(Beginning of DATA EXCERPTS)
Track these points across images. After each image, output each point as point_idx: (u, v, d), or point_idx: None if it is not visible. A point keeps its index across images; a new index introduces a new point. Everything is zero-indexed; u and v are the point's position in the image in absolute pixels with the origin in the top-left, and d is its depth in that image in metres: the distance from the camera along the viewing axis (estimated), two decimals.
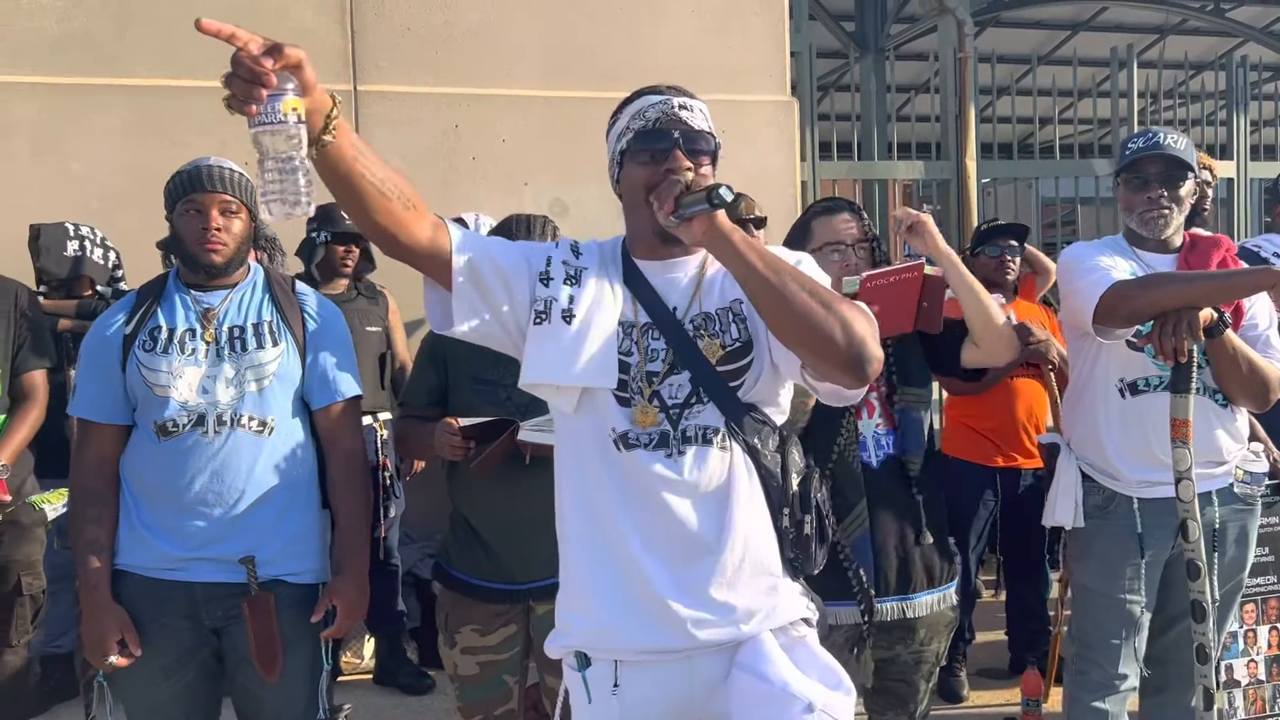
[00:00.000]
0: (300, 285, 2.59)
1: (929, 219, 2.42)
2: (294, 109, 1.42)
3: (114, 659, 2.32)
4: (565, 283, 1.79)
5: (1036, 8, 9.64)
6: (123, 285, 4.18)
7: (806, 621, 1.85)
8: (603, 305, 1.79)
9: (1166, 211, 2.75)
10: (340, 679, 4.33)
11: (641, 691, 1.80)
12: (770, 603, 1.79)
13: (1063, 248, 6.80)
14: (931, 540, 2.48)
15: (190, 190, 2.39)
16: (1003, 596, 4.54)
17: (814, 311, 1.63)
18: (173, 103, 4.66)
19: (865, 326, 1.66)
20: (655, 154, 1.76)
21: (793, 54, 5.88)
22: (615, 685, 1.80)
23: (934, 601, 2.47)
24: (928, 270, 2.30)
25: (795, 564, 1.82)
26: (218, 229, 2.39)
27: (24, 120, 4.57)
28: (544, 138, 5.09)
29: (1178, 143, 2.75)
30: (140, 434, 2.41)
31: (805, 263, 1.81)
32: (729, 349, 1.78)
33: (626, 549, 1.77)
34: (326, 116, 1.51)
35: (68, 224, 4.07)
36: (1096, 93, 7.16)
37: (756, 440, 1.78)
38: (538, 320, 1.77)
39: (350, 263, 4.31)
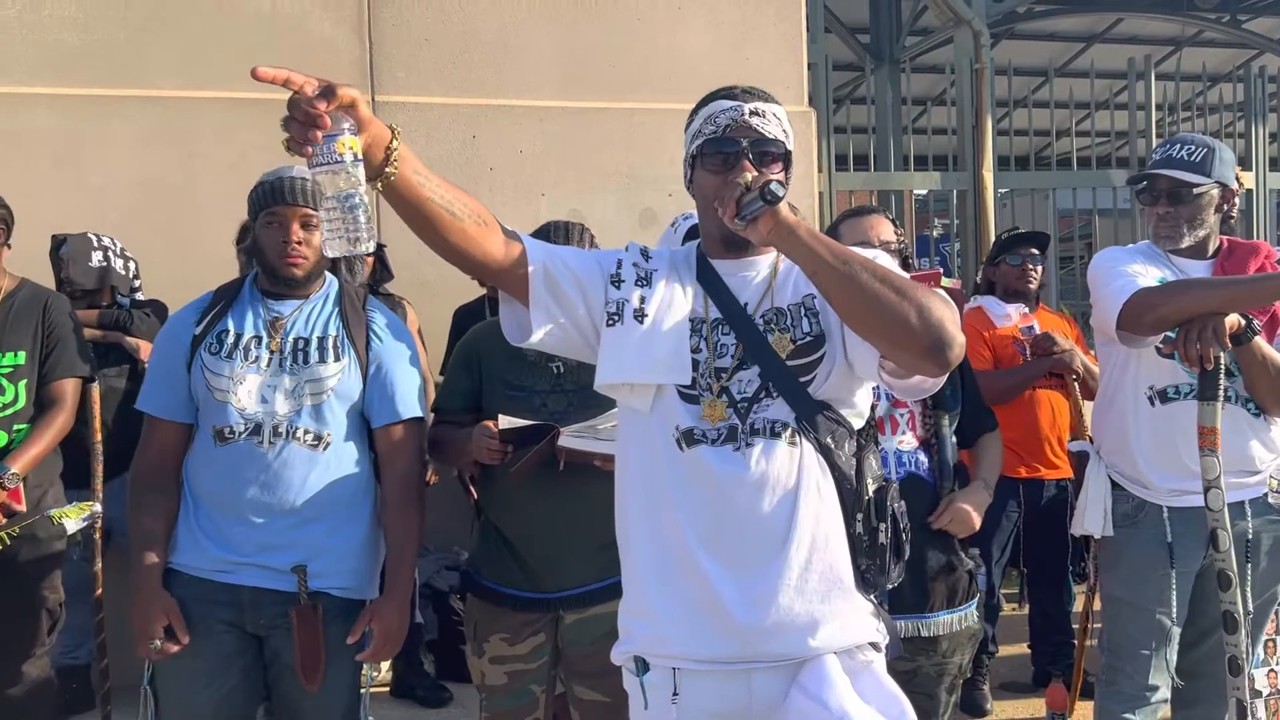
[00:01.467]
0: (372, 300, 2.58)
1: None
2: (350, 148, 1.44)
3: (159, 643, 2.32)
4: (636, 284, 1.80)
5: (1052, 19, 9.64)
6: (139, 295, 4.18)
7: (874, 646, 1.79)
8: (673, 304, 1.79)
9: (1173, 228, 2.74)
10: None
11: (699, 703, 1.76)
12: (838, 616, 1.73)
13: (1080, 259, 6.76)
14: (951, 562, 2.47)
15: (271, 202, 2.39)
16: (1026, 609, 4.49)
17: (886, 297, 1.59)
18: (191, 114, 4.68)
19: (943, 310, 1.62)
20: (724, 161, 1.76)
21: (808, 65, 5.88)
22: (675, 694, 1.76)
23: (953, 621, 2.47)
24: (945, 282, 2.29)
25: (867, 576, 1.77)
26: (298, 243, 2.40)
27: (45, 131, 4.58)
28: (561, 148, 5.09)
29: (1193, 154, 2.71)
30: (201, 437, 2.43)
31: (880, 258, 1.77)
32: (799, 343, 1.76)
33: (688, 553, 1.73)
34: (387, 148, 1.52)
35: (90, 234, 4.08)
36: (1113, 105, 7.15)
37: (830, 440, 1.74)
38: (611, 322, 1.78)
39: (365, 272, 4.30)
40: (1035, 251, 4.23)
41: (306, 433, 2.39)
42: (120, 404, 3.83)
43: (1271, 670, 3.27)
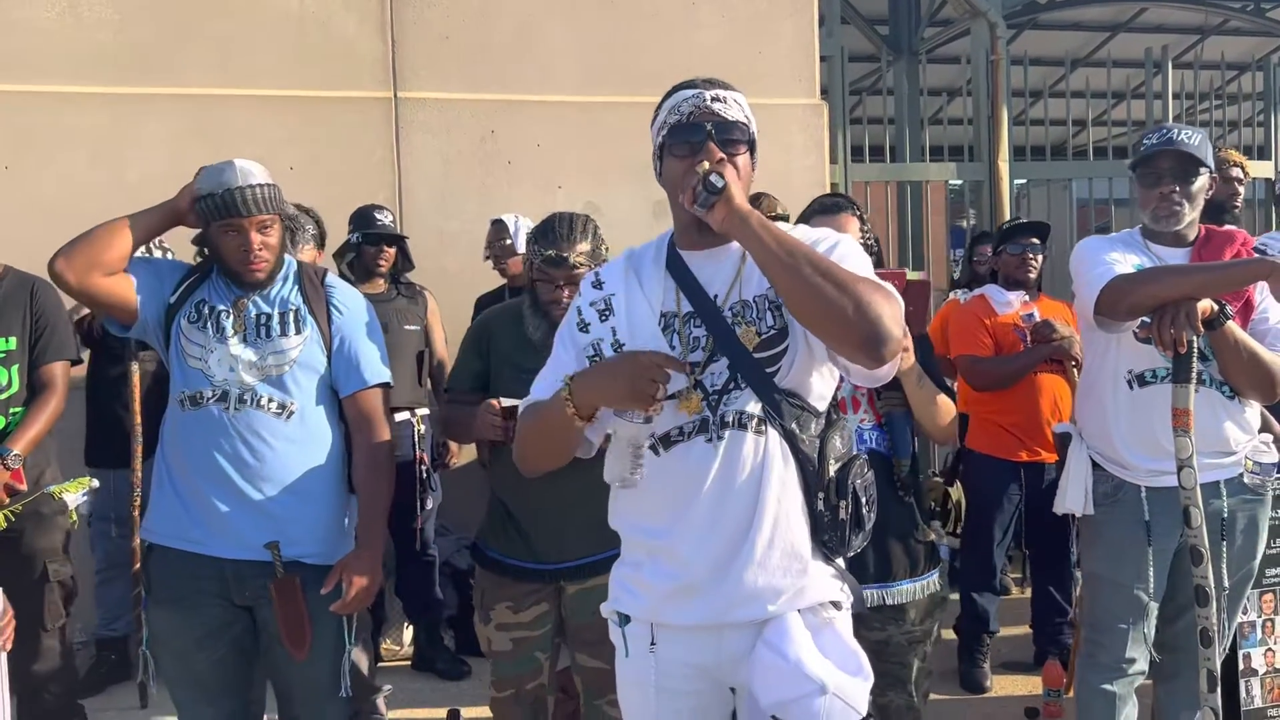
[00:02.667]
0: (330, 278, 2.71)
1: None
2: None
3: None
4: (602, 320, 1.92)
5: (1075, 9, 9.61)
6: None
7: (836, 605, 1.91)
8: (641, 317, 1.90)
9: (1178, 207, 2.82)
10: (380, 664, 4.48)
11: (674, 653, 1.92)
12: (798, 585, 1.86)
13: None
14: (913, 534, 2.59)
15: (226, 214, 2.50)
16: (1029, 592, 4.59)
17: (825, 290, 1.68)
18: (222, 111, 4.87)
19: (883, 307, 1.69)
20: (690, 148, 1.84)
21: (824, 58, 5.98)
22: (653, 644, 1.92)
23: (916, 589, 2.58)
24: (911, 276, 2.39)
25: (829, 547, 1.88)
26: (260, 249, 2.52)
27: (84, 129, 4.79)
28: (577, 142, 5.24)
29: (1191, 139, 2.80)
30: (172, 406, 2.56)
31: (844, 243, 1.87)
32: (765, 336, 1.84)
33: (665, 539, 1.88)
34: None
35: None
36: (1130, 95, 7.16)
37: (795, 425, 1.84)
38: (593, 365, 1.90)
39: (383, 263, 4.46)
40: (1035, 241, 4.33)
41: (271, 401, 2.50)
42: (153, 386, 3.99)
43: (1269, 649, 3.36)
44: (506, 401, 2.61)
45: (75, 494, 3.34)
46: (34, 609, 3.31)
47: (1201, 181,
(End of DATA EXCERPTS)
REQUIRED ACTION –
The expected result is every record above, word for word, with no pictures in it.

TASK SOLUTION –
Track these points across images. After each image, output each point as point_idx: (u, v, d), or point_idx: None if it is not visible. A point keeps its index across images; a new index introduces a new point. Everything is zero-indexed; u and v are the point's position in the image in absolute pixels with the origin in the top-left, and d is its depth in that image in metres: the distance from the camera along the viewing axis (estimated), two decimals.
[00:00.000]
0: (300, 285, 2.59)
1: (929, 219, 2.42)
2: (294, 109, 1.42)
3: (114, 659, 2.32)
4: (565, 283, 1.79)
5: (1036, 8, 9.64)
6: (123, 285, 4.18)
7: (806, 621, 1.85)
8: (603, 305, 1.79)
9: (1166, 211, 2.75)
10: (340, 679, 4.33)
11: (641, 691, 1.80)
12: (770, 603, 1.79)
13: (1063, 248, 6.80)
14: (931, 540, 2.48)
15: (190, 190, 2.39)
16: (1003, 596, 4.54)
17: (814, 311, 1.63)
18: (173, 103, 4.66)
19: (865, 326, 1.66)
20: (655, 154, 1.76)
21: (793, 54, 5.88)
22: (615, 685, 1.80)
23: (934, 601, 2.47)
24: (928, 270, 2.30)
25: (795, 564, 1.82)
26: (218, 229, 2.39)
27: (24, 120, 4.57)
28: (544, 138, 5.09)
29: (1178, 143, 2.75)
30: (140, 434, 2.41)
31: (805, 263, 1.81)
32: (729, 349, 1.78)
33: (626, 549, 1.77)
34: (326, 116, 1.51)
35: (68, 224, 4.07)
36: (1096, 93, 7.16)
37: (756, 440, 1.78)
38: (538, 320, 1.77)
39: (350, 263, 4.31)
[00:01.467]
0: (372, 300, 2.58)
1: None
2: (350, 148, 1.44)
3: (159, 643, 2.32)
4: (636, 284, 1.80)
5: (1052, 19, 9.64)
6: (139, 295, 4.18)
7: (874, 646, 1.79)
8: (673, 304, 1.79)
9: (1173, 228, 2.74)
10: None
11: (699, 703, 1.76)
12: (838, 616, 1.73)
13: (1080, 259, 6.76)
14: (951, 562, 2.47)
15: (271, 202, 2.39)
16: (1026, 609, 4.49)
17: (886, 297, 1.59)
18: (191, 114, 4.68)
19: (943, 310, 1.62)
20: (724, 161, 1.76)
21: (808, 65, 5.88)
22: (675, 694, 1.76)
23: (953, 621, 2.47)
24: (945, 282, 2.29)
25: (867, 576, 1.77)
26: (298, 243, 2.40)
27: (45, 131, 4.58)
28: (561, 148, 5.09)
29: (1193, 154, 2.71)
30: (201, 437, 2.43)
31: (880, 258, 1.77)
32: (799, 343, 1.76)
33: (688, 553, 1.73)
34: (387, 148, 1.52)
35: (90, 234, 4.08)
36: (1113, 105, 7.15)
37: (830, 440, 1.74)
38: (611, 322, 1.78)
39: (365, 272, 4.30)
40: (1035, 251, 4.23)
41: (306, 433, 2.39)
42: (120, 404, 3.83)
43: (1271, 670, 3.27)
[00:02.667]
0: (330, 278, 2.71)
1: None
2: None
3: None
4: (602, 320, 1.92)
5: (1075, 9, 9.61)
6: None
7: (836, 605, 1.91)
8: (641, 317, 1.90)
9: (1178, 207, 2.82)
10: (380, 664, 4.48)
11: (674, 653, 1.92)
12: (798, 585, 1.86)
13: None
14: (913, 534, 2.59)
15: (226, 214, 2.50)
16: (1029, 592, 4.59)
17: (825, 290, 1.68)
18: (222, 111, 4.87)
19: (883, 307, 1.69)
20: (690, 148, 1.84)
21: (824, 58, 5.98)
22: (653, 644, 1.92)
23: (916, 589, 2.58)
24: (911, 276, 2.39)
25: (829, 547, 1.88)
26: (260, 249, 2.52)
27: (84, 129, 4.79)
28: (577, 142, 5.24)
29: (1191, 139, 2.80)
30: (172, 406, 2.56)
31: (844, 243, 1.87)
32: (765, 336, 1.84)
33: (665, 539, 1.88)
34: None
35: None
36: (1130, 95, 7.16)
37: (795, 425, 1.84)
38: (593, 365, 1.90)
39: (383, 263, 4.46)
40: (1035, 241, 4.33)
41: (271, 401, 2.50)
42: (153, 386, 3.99)
43: (1269, 649, 3.36)
44: (506, 401, 2.61)
45: (75, 494, 3.34)
46: (34, 609, 3.31)
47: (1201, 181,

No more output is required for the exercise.